I started to say that I was fine but there was no use in arguing. So, I grabbed a throw pillow and stretched out on the coffee table. Unlike Colton, Dad made regular use of his small portable ultrasound. It only took him a few minutes to clear me and the twins as healthy and safe for regular life.
Part of me wanted to crawl back into bed but I knew from experience that would be a good way to wallow and sink into everything that had happened. I still had a baby to love and take care of and a family to celebrate Yule with. There would be time to cry about it all later.

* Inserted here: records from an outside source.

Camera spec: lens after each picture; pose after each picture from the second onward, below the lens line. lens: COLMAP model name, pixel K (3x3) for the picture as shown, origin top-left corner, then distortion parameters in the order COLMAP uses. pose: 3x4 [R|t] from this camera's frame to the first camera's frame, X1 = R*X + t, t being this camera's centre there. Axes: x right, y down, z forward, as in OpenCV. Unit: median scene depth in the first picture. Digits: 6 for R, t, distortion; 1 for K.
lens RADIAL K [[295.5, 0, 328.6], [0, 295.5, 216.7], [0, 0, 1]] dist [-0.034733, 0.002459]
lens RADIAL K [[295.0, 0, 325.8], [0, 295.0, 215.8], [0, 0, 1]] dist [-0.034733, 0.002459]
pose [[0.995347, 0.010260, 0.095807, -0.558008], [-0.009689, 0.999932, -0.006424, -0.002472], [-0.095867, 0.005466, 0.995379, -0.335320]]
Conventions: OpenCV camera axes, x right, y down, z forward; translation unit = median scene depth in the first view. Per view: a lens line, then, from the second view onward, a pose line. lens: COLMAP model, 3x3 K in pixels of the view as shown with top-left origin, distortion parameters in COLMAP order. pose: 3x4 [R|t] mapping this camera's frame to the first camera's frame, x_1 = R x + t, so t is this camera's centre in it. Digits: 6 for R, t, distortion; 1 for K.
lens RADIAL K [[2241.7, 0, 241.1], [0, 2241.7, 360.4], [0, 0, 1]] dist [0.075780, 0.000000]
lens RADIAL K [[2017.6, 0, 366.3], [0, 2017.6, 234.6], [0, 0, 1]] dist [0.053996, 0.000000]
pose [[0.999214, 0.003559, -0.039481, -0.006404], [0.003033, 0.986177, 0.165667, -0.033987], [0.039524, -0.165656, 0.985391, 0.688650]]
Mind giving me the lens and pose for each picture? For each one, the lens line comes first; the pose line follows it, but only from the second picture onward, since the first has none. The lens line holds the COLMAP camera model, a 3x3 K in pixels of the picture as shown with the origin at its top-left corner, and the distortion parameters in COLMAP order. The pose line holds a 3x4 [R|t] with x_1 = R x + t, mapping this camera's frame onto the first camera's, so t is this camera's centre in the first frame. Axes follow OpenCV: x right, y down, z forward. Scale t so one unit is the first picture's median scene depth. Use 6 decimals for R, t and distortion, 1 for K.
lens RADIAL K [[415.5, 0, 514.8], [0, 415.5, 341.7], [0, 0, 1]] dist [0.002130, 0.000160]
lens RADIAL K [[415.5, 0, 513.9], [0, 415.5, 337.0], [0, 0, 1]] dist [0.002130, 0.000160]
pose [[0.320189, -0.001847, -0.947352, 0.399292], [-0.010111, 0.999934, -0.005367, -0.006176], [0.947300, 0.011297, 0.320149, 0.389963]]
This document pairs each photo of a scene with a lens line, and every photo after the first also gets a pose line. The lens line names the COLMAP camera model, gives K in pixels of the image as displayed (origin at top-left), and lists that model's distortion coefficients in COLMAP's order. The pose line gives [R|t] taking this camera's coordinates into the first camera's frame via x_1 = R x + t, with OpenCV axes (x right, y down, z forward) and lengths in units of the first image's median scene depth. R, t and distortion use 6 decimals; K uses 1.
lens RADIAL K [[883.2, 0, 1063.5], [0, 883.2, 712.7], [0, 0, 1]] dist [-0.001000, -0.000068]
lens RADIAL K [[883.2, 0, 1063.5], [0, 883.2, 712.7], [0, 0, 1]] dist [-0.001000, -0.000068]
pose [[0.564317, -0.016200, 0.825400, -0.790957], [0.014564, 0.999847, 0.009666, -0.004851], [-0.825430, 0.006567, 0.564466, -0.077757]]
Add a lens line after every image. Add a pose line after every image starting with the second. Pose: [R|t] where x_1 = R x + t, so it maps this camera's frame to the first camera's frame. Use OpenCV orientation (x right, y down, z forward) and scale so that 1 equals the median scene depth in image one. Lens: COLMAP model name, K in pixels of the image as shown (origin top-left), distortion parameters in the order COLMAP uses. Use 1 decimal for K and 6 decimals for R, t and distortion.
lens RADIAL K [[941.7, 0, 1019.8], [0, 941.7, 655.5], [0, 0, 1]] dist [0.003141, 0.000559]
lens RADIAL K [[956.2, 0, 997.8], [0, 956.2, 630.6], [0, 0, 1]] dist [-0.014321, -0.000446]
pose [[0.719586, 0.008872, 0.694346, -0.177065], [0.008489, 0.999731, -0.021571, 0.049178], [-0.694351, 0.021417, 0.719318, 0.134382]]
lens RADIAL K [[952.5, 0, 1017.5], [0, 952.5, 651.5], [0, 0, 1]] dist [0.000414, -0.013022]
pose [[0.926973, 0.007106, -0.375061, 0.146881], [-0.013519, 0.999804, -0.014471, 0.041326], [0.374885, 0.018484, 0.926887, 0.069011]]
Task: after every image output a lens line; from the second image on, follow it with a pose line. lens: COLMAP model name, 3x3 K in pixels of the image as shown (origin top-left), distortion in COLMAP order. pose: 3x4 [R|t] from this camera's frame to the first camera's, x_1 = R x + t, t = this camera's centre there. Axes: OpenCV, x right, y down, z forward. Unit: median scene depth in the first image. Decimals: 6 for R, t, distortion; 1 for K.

Not long after my parents left to see to Grain and their own little ones, Baby Andy woke up. He patted around Wess’s head as gently as someone with his hand eye-coordination could.
“Kay,” he said. “Kay.”
“Yeah, I’m okay, buddy. Takes more than a thump on the head to keep me down,” Wess said, smiling at him. “Do you want to open your presents?”
“Zents?” he pointed at the tree. “Zents?”
“Yep. Your zents,” Wess nodded and the five of us, including Snowy, moved to the floor in front of the tree. Mori took down the shields, and we let Baby Andy have at it. After all everylast gift under the tree was for him. I had a sneaking suspicion that he’d have more fun destroying the wrapping paper and boxes than he would with what was inside of them. We could’ve wrapped up rocks and he’d have been happy.
“Why so many throw pillows?” Mori laughed.
“Those are his doing,” I said, jerking my head in Wess’s direction.
“Hey! His ends up in the pillow hospital a lot and he needs backups,” Wess shrugged.
“He’s not wrong, brother. He’s not wrong at all,” I laughed.